PROVIDED MATERIAL START
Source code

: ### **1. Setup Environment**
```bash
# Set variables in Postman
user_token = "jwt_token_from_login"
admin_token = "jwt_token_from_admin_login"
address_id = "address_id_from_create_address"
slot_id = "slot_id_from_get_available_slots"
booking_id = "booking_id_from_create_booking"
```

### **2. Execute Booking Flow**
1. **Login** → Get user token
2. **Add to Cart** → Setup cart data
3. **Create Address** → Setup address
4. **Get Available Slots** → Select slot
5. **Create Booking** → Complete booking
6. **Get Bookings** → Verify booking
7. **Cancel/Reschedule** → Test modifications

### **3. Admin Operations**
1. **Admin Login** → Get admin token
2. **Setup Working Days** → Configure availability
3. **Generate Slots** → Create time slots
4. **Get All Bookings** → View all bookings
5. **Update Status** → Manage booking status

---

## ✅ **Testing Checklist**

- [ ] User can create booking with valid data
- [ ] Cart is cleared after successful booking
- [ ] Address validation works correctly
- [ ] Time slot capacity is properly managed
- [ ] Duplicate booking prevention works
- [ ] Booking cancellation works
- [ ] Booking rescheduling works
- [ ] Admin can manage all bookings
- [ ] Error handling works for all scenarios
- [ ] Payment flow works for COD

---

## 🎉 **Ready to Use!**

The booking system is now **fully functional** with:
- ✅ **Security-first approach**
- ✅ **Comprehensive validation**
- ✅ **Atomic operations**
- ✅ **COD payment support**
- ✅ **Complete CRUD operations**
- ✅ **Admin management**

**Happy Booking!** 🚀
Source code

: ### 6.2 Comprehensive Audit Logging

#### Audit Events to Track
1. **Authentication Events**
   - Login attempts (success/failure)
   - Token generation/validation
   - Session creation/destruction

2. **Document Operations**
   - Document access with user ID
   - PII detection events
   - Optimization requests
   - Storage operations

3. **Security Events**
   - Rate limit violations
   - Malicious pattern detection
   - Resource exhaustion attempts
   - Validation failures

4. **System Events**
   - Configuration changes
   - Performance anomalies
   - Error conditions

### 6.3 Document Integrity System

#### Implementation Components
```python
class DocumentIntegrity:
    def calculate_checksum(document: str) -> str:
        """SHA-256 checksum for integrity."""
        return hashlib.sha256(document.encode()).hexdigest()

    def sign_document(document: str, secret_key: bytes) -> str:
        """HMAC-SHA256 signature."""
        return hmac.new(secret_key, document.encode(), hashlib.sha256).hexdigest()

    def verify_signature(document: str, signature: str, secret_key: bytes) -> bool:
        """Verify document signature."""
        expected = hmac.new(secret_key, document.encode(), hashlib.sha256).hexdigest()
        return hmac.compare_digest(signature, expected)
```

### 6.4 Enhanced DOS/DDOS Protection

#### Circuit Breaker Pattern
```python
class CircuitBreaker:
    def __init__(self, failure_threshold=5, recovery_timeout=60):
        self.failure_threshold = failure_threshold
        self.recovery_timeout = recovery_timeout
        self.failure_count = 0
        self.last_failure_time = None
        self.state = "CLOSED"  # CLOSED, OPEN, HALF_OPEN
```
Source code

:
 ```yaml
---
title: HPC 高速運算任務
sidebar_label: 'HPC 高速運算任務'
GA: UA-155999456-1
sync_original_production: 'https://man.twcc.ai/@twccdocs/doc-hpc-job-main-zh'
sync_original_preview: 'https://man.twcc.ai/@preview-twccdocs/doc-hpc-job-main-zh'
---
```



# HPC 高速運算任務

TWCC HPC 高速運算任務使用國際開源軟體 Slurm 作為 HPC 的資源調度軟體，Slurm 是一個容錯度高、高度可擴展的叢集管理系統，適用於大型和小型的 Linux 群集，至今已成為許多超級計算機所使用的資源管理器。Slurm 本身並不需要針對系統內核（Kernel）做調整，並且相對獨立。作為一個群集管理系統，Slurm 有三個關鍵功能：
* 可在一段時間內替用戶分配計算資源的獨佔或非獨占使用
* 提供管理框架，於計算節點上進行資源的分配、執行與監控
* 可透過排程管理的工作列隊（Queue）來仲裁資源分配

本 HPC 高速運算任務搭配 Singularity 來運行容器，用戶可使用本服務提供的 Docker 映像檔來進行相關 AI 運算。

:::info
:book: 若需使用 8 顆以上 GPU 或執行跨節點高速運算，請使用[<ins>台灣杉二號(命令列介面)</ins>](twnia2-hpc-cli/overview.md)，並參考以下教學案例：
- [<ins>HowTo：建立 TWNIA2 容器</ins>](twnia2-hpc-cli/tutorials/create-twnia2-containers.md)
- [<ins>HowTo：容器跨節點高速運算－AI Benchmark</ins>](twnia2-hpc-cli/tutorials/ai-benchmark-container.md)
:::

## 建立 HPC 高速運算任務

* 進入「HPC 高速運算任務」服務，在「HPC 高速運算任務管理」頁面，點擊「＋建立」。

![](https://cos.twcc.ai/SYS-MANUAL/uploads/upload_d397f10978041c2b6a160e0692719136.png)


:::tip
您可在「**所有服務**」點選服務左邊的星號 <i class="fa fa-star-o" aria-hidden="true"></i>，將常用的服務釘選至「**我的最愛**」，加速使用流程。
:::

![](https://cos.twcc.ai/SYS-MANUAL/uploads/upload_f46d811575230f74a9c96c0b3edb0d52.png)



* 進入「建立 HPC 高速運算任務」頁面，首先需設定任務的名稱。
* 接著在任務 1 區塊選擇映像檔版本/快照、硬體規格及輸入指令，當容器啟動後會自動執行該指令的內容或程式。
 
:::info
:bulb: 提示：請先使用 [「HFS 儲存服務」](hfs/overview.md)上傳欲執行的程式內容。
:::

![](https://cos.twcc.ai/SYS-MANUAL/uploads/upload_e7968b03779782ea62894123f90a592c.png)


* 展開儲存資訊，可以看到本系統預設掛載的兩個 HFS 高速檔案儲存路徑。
PROVIDED MATERIAL END
- **TASK**: Please give again the lines above between the line holding "- Document access with user ID" and the line holding "- [<ins>HowTo：建立 TWNIA2", inclusive, exactly as they are and with nothing added.

- **REPLY**:
   - Document access with user ID
   - PII detection events
   - Optimization requests
   - Storage operations

3. **Security Events**
   - Rate limit violations
   - Malicious pattern detection
   - Resource exhaustion attempts
   - Validation failures

4. **System Events**
   - Configuration changes
   - Performance anomalies
   - Error conditions

### 6.3 Document Integrity System

#### Implementation Components
```python
class DocumentIntegrity:
    def calculate_checksum(document: str) -> str:
        """SHA-256 checksum for integrity."""
        return hashlib.sha256(document.encode()).hexdigest()

    def sign_document(document: str, secret_key: bytes) -> str:
        """HMAC-SHA256 signature."""
        return hmac.new(secret_key, document.encode(), hashlib.sha256).hexdigest()

    def verify_signature(document: str, signature: str, secret_key: bytes) -> bool:
        """Verify document signature."""
        expected = hmac.new(secret_key, document.encode(), hashlib.sha256).hexdigest()
        return hmac.compare_digest(signature, expected)
```

### 6.4 Enhanced DOS/DDOS Protection

#### Circuit Breaker Pattern
```python
class CircuitBreaker:
    def __init__(self, failure_threshold=5, recovery_timeout=60):
        self.failure_threshold = failure_threshold
        self.recovery_timeout = recovery_timeout
        self.failure_count = 0
        self.last_failure_time = None
        self.state = "CLOSED"  # CLOSED, OPEN, HALF_OPEN
```
Source code

:
 ```yaml
---
title: HPC 高速運算任務
sidebar_label: 'HPC 高速運算任務'
GA: UA-155999456-1
sync_original_production: 'https://man.twcc.ai/@twccdocs/doc-hpc-job-main-zh'
sync_original_preview: 'https://man.twcc.ai/@preview-twccdocs/doc-hpc-job-main-zh'
---
```



# HPC 高速運算任務

TWCC HPC 高速運算任務使用國際開源軟體 Slurm 作為 HPC 的資源調度軟體，Slurm 是一個容錯度高、高度可擴展的叢集管理系統，適用於大型和小型的 Linux 群集，至今已成為許多超級計算機所使用的資源管理器。Slurm 本身並不需要針對系統內核（Kernel）做調整，並且相對獨立。作為一個群集管理系統，Slurm 有三個關鍵功能：
* 可在一段時間內替用戶分配計算資源的獨佔或非獨占使用
* 提供管理框架，於計算節點上進行資源的分配、執行與監控
* 可透過排程管理的工作列隊（Queue）來仲裁資源分配

本 HPC 高速運算任務搭配 Singularity 來運行容器，用戶可使用本服務提供的 Docker 映像檔來進行相關 AI 運算。

:::info
:book: 若需使用 8 顆以上 GPU 或執行跨節點高速運算，請使用[<ins>台灣杉二號(命令列介面)</ins>](twnia2-hpc-cli/overview.md)，並參考以下教學案例：
- [<ins>HowTo：建立 TWNIA2 容器</ins>](twnia2-hpc-cli/tutorials/create-twnia2-containers.md)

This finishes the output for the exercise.